As Retriever is working well 
Let's integrate retriever with LLM to generate responses based on retrieved-context and user queries.

### Defining RAG - LLM 

In [75]:
from llama_index.llms.ollama import Ollama
class RAG:
    def __init__(self,
                 retriever,
                 llm_name="llama3.2:1b"):
        self.llm_name = llm_name
        self.llm = self._setup_llm()
        self.retriever = retriever
        self.qa_prompt_tmpl_str = """Context information is below.
                                     ---------------------
                                     Context: {context}      
                                     ---------------------
                                     Given the context information above I want you
                                     to think step by step to answer the query in a 
                                     crisp manner, incase you don't know the 
                                     answer, please say 'I don't know!'
                                     ---------------------
                                     Query: {query}
                                     ---------------------
                                     Answer:"""

    def _setup_llm(self):
        return Ollama(model=self.llm_name)
    
    def generate_context(self, query):
        result = self.retriever.search(query)
        context = [dict(data) for data in result]
        combined_prompt = []
        for entry in context:
            context = entry["payload"]["context"]
            combined_prompt.append(context)

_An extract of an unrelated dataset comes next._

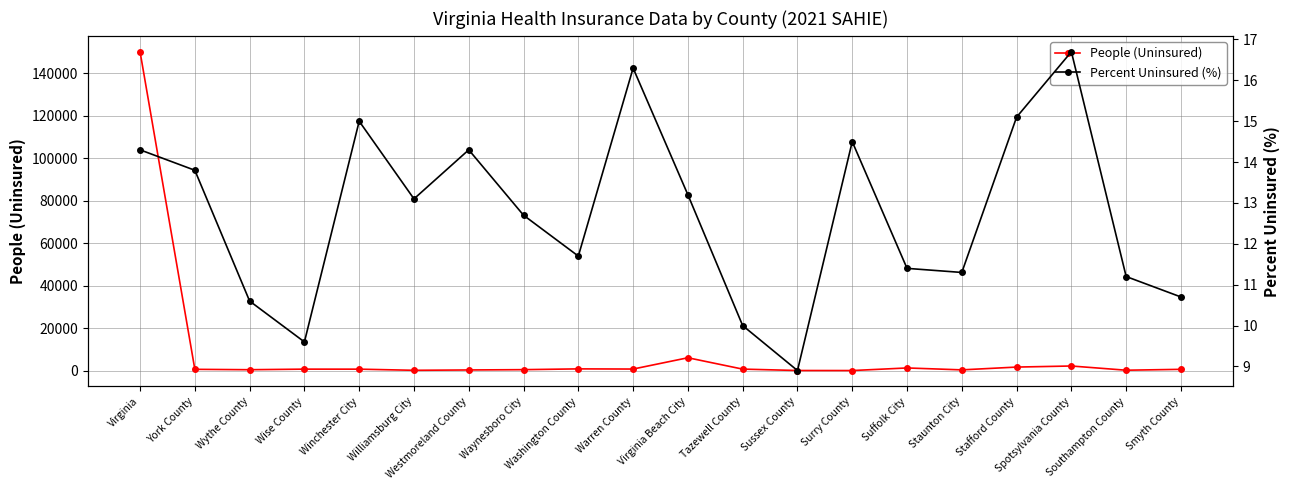

What is the maximum value shown in the chart?

149999.0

        return "\n\n---\n\n".join(combined_prompt)
    
    def query(self, query):
        context = self.generate_context(query=query)

        prompt = self.qa_prompt_tmpl_str.format(context=context,
                                                query=query)
        response = self.llm.complete(prompt)
        return dict(response)['text']

### Using RAG

In [76]:
retrirver = Retriever(database, embeddata)

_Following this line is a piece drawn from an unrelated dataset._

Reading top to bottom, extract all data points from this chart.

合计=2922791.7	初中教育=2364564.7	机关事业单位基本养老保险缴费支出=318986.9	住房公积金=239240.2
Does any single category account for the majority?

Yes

rag = RAG(retriever=retrirver)

In [79]:
query = """The premium and VIP services in Airports
           are reserved for which type of passengers?"""

answer = rag.query(query=query)

Execution time for the search: 0.1595 seconds


In [80]:
from IPython.display import display, Markdown

display(Markdown(f"**Query:** {str(answer)}"))

**Query:** The premium and VIP services in airports are usually reserved for First and Business class passengers.

### Conclusion
- We speed up the RAG using Bindary quatization i.e., compute time and memory usage reduction using but at a cost of reduced accuracy
- Can explore other quantization like `ScalarQuantization` methods for better output
- Binary Quantization usually works on high dimensional datasets.
- For smaller datasets, We are better off using traditional RAG.

## Limitations
- Binary Quantization reduces the precision of the vector embeddings to binary representation, it does lead to a loss of granularity in the original data.
- We can incease the precision by oversampling the approximate nearest neighbours.